Garza attended the University of Denver and played college soccer for the Denver Pioneers men's soccer team. He made 20 appearances for the Pioneers and scored 4 goals before tearing his ACL and meniscus early in his sophomore year.

Garza transferred to the University of California, Santa Barbara, joining up with the UC Santa Barbara Gauchos men's soccer team ahead of the 2010 season. He was the first United States U20 team player to join the Gauchos. In his two years at UCSB, Garza made 44 appearances, scoring 17 goals and assisting on 10 others.

==Playing career==
===San Jose Earthquakes===
Following his junior year, Garza was signed by Major League Soccer to a Generation Adidas contract and forwent playing his senior season at UCSB. He was drafted in the first round, sixth overall, by San Jose Earthquakes in the 2012 MLS SuperDraft, two spots behind Gaucho teammate Luis Silva.

===San Antonio and Arizona===
In February 2014, San Jose sent Garza on loan to North American Soccer League side San Antonio Scorpions. Garza, on his loan to San Antonio, stated "When I got loaned to San Antonio Scorpions, it was one of the worst times of my life. I was not enjoying my football." He would make 2 appearances for the club before San Jose waived him in July 2014.

Garza joined USL PRO side Arizona United SC for the remainder of the 2014 season. He appeared in 9 games, scoring once. While playing for Arizona United, he caught the attention of Ezra Hendrickson and a conversation with Sigi Schmid ensued, leading Garza to Seattle. At the conclusion of the season, Garza returned home to Texas and set forth a career in coaching and teaching at Marcus High School, becoming the school's varsity head coach in 2019.
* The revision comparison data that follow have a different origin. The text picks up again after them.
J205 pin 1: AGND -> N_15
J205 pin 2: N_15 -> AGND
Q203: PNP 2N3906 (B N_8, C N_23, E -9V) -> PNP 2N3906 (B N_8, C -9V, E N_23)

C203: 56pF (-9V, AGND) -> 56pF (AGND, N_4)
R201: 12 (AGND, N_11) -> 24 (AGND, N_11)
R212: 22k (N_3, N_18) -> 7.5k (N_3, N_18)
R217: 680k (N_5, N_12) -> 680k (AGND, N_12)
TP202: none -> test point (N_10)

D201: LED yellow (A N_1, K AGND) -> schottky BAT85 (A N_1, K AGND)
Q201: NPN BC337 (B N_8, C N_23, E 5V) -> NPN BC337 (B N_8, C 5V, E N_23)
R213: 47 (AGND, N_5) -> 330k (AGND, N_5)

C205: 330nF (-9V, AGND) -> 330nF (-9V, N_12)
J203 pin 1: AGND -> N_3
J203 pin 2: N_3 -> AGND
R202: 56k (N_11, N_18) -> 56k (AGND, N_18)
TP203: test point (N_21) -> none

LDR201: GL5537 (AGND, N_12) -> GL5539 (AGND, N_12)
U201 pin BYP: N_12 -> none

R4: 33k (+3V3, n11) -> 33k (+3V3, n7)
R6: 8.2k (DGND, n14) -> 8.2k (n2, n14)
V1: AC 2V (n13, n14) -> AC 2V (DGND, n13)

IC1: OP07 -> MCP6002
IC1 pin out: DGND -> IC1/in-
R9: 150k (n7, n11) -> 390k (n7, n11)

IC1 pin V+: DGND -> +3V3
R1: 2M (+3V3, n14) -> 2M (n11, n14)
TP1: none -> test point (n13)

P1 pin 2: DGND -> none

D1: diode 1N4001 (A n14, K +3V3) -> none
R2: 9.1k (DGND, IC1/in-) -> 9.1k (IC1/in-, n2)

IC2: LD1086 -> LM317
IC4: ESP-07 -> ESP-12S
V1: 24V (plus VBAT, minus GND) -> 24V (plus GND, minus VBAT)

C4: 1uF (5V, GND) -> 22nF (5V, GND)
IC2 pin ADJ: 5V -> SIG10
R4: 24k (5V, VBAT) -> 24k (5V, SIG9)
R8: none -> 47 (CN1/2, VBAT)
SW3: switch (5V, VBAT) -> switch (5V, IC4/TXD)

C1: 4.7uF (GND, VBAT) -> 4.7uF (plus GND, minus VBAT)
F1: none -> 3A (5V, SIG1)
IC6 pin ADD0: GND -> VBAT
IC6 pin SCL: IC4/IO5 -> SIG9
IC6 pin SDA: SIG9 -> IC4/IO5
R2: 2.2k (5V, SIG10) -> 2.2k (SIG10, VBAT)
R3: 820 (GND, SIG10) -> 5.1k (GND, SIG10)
===Seattle Sounders FC 2===
Following his conversations at the end of the prior season, Garza went on trial with Seattle Sounders FC 2 of the United Soccer League in February 2015. His trial was successful and he signed with the club in March 2015. He appeared in 23 games, adding 4 goals and 2 assists, but he was not retained for the following season.

===Return to Arizona===
Arizona United re-signed Garza in February 2016 for the 2016 USL season. In November 2016, Garza was named as the head coach for the Marcus Marauders Football Club (MMFC), the Boys Soccer team at his alma mater Edward S. Marcus High School, in Flower Mound, Texas.

==International career==
Garza was a member of the United States men's national under-20 soccer team from 2008 to 2009. His first game was December 20, 2008, against Haiti U20 and he scored his first U20 goal against the Canada U20 team just days later on December 22. He later represented his country at the 2009 CONCACAF U-20 Championship. Garza was named to the U-20 team by Thomas Rongen for the 2009 FIFA U-20 World Cup, but had to be replaced due to his knee injury suffered with Denver Pioneers. He made a total of 7 appearances with 1 goal for the U20 side.